E. coli colonies from frozen stocks are grown overnight at 30 °C on LB agar plates supplemented with ampicillin (100 μg/ml). A colony is picked and cultivated overnight at 30 °C at 200 rpm in 10 ml of LB with ampicillin. The next day, the overnight culture is diluted 100 times into 5 ml of TB containing ampicillin, and grown at 30 °C, 200 rpm for 4h. Then all-trans-retinal (20 μM) and l-arabinose (1 mM) are added to ensure expression and proper folding of PR in the membrane. The cells are collected after 1 hour of induction by centrifugation at 1300 × g for 5 min at room temperature. The supernatant is removed and the bacterial pellet is resuspended in a motility buffer, containing 10mM potassium phosphate (pH 7.0), 0.1 mM EDTA (pH 7.0), 0.02% Tween20 and l-Lactate 10 mM. This washing procedure is repeated three times in total, then the cells are resuspended at the desired concentration (OD). This medium allowed the cells to be motile without allowing growth or replication, so the concentration of the cells remained constant throughout the experiments.

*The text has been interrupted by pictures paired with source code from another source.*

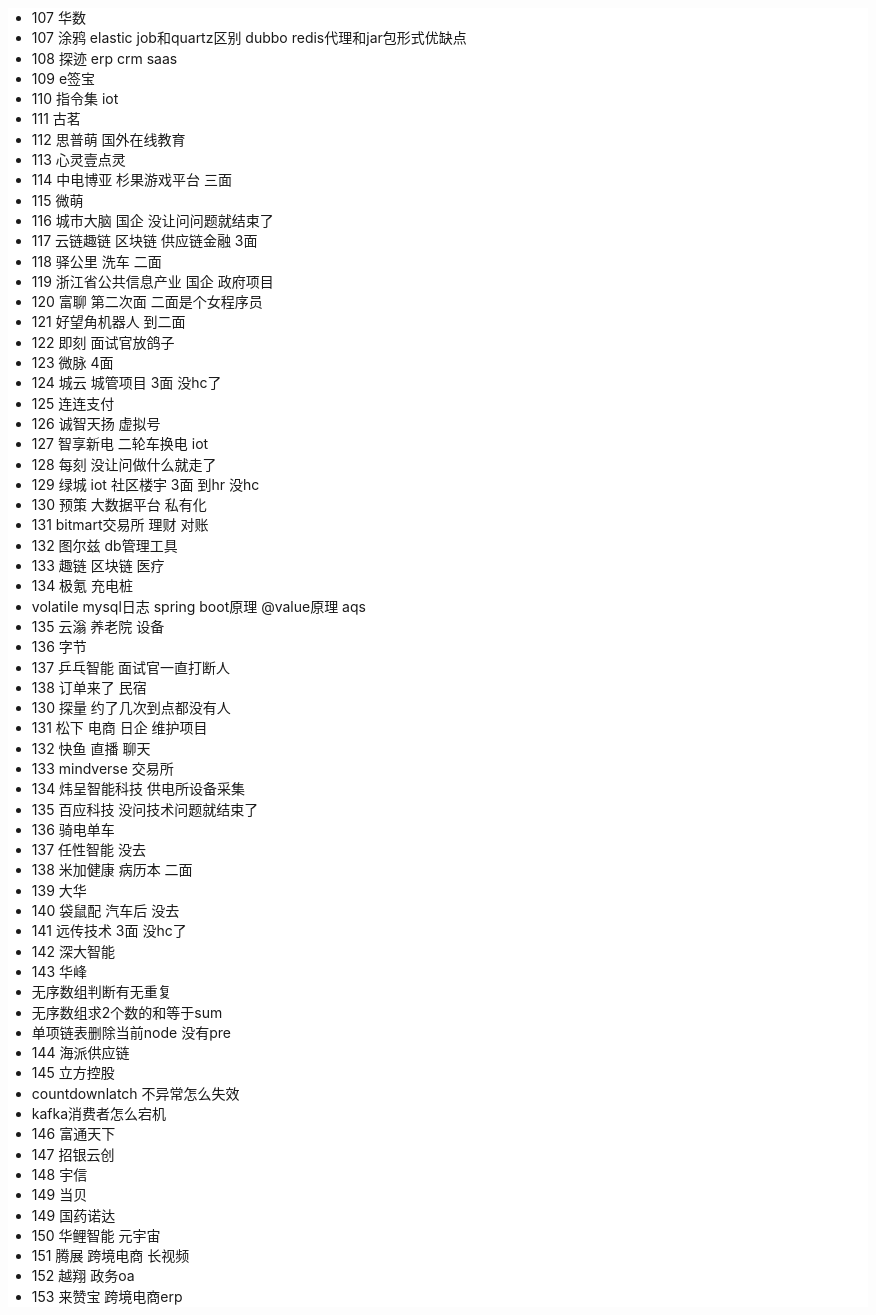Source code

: * 107 华数
* 107 涂鸦 elastic job和quartz区别 dubbo redis代理和jar包形式优缺点
* 108 探迹 erp crm saas
* 109 e签宝
* 110 指令集 iot
* 111 古茗
* 112 思普萌 国外在线教育
* 113 心灵壹点灵
* 114 中电博亚 杉果游戏平台 三面
* 115 微萌
* 116 城市大脑 国企 没让问问题就结束了
* 117 云链趣链 区块链 供应链金融 3面
* 118 驿公里 洗车 二面
* 119 浙江省公共信息产业 国企 政府项目
* 120 富聊 第二次面 二面是个女程序员
* 121 好望角机器人 到二面
* 122 即刻 面试官放鸽子
* 123 微脉 4面
* 124 城云 城管项目 3面 没hc了
* 125 连连支付
* 126 诚智天扬 虚拟号
* 127 智享新电 二轮车换电 iot
* 128 每刻 没让问做什么就走了
* 129 绿城 iot 社区楼宇 3面 到hr 没hc
* 130 预策 大数据平台 私有化
* 131 bitmart交易所 理财 对账
* 132 图尔兹 db管理工具
* 133 趣链 区块链 医疗
* 134 极氪 充电桩
* volatile mysql日志 spring boot原理 @value原理 aqs
* 135 云滃 养老院 设备
* 136 字节
* 137 乒乓智能 面试官一直打断人
* 138 订单来了 民宿
* 130 探量 约了几次到点都没有人
* 131 松下 电商 日企 维护项目
* 132 快鱼 直播 聊天
* 133 mindverse 交易所
* 134 炜呈智能科技 供电所设备采集
* 135 百应科技 没问技术问题就结束了
* 136 骑电单车
* 137 任性智能 没去
* 138 米加健康 病历本 二面
* 139 大华
* 140 袋鼠配 汽车后 没去
* 141 远传技术 3面 没hc了
* 142 深大智能
* 143 华峰
* 无序数组判断有无重复
* 无序数组求2个数的和等于sum
* 单项链表删除当前node 没有pre
* 144 海派供应链
* 145 立方控股
* countdownlatch 不异常怎么失效
* kafka消费者怎么宕机
* 146 富通天下
* 147 招银云创
* 148 宇信
* 149 当贝
* 149 国药诺达
* 150 华鲤智能 元宇宙
* 151 腾展 跨境电商 长视频
* 152 越翔 政务oa
* 153 来赞宝 跨境电商erp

2 μL of the prepared bacterial suspension is injected into a glass chamber (Leja, 10 μm sample), hermetically sealed at both sides with UV glue (Norland Optical Adhesive NOA81). Oxygen is depleted by bacteria in around 30–45 min for OD = 0.5. Once this has happened, the bacteria swim only where there is green light, and their speed increases with the intensity of the light.

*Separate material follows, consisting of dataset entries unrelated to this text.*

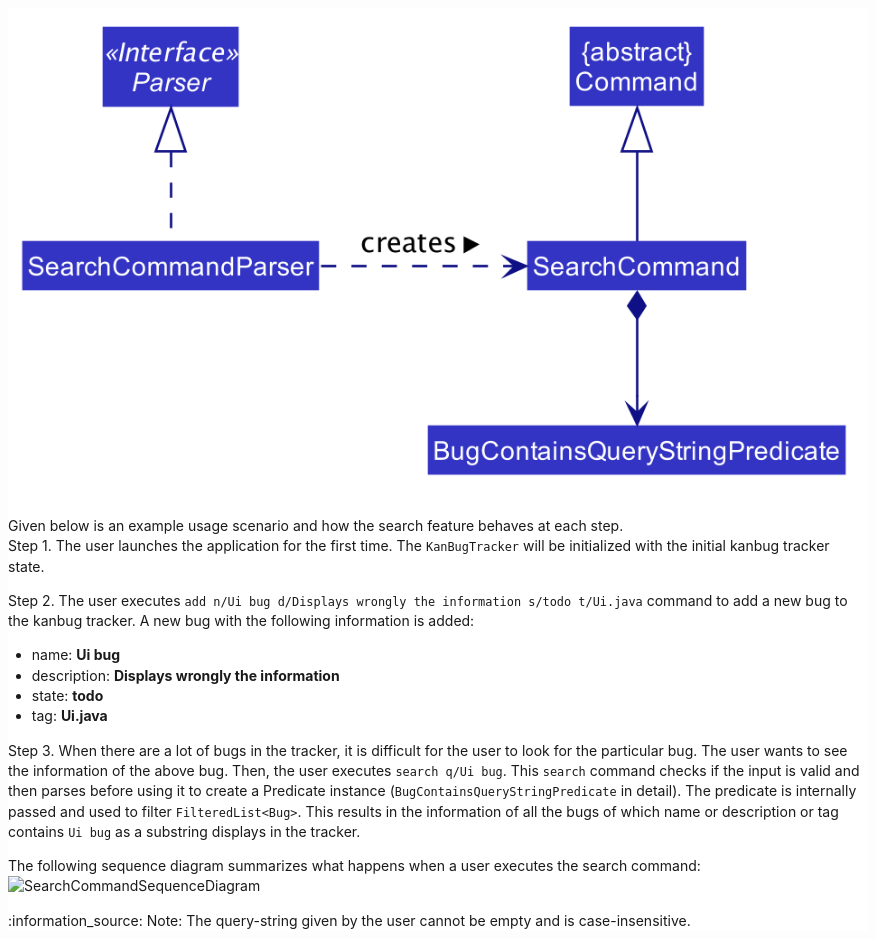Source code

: ![SearchCommandClassDiagram](images/SearchCommandClassDiagram.png)

Given below is an example usage scenario and how the search feature behaves at each step.  
Step 1. The user launches the application for the first time. The `KanBugTracker` will be initialized with the initial kanbug tracker state.  

Step 2. The user executes `add n/Ui bug d/Displays wrongly the information s/todo t/Ui.java` command to add a new bug to the kanbug tracker. A new bug with the following information is added:  

- name: **Ui bug**
- description: **Displays wrongly the information**
- state: **todo**
- tag: **Ui.java**

Step 3. When there are a lot of bugs in the tracker, it is difficult for the user to look for the particular bug. The user wants to see the information of the above bug. Then, the user executes `search q/Ui bug`. 
This `search` command checks if the input is valid and then parses before using it to create a Predicate<Bug> instance (`BugContainsQueryStringPredicate` in detail). 
The predicate is internally passed and used to filter `FilteredList<Bug>`. 
This results in the information of all the bugs of which name or description or tag contains `Ui bug` as a substring displays in the tracker.

The following sequence diagram summarizes what happens when a user executes the search command:
![SearchCommandSequenceDiagram](images/SearchCommandSequenceDiagram.png)

<div markdown="span" class="alert alert-info">:information_source: Note: The query-string given by the user cannot be empty and is case-insensitive.
</div>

Microscopy and light projection

We use a custom inverted optical microscope in dark field mode, equipped with a 10x magnification objective (Nikon; NA=0.30) and a high-sensitivity CMOS camera (Hamamatsu Orca-Flash 2.8). Light patterns are generated using a digital light processing (DLP) projector (Texas Instruments DLP Lightcrafter 4500) coupled to the same microscope objective used for imaging. Green light from the DLP projector is filtered by a bandpass filter (central wavelength 520 nm) and then coupled to the microscope objective through a dichroic mirror. A long pass filter prevents illumination light to reach the camera, as in ref. 9. The size of a DLP projector pixel imaged on the sample plane is 0.75 μm.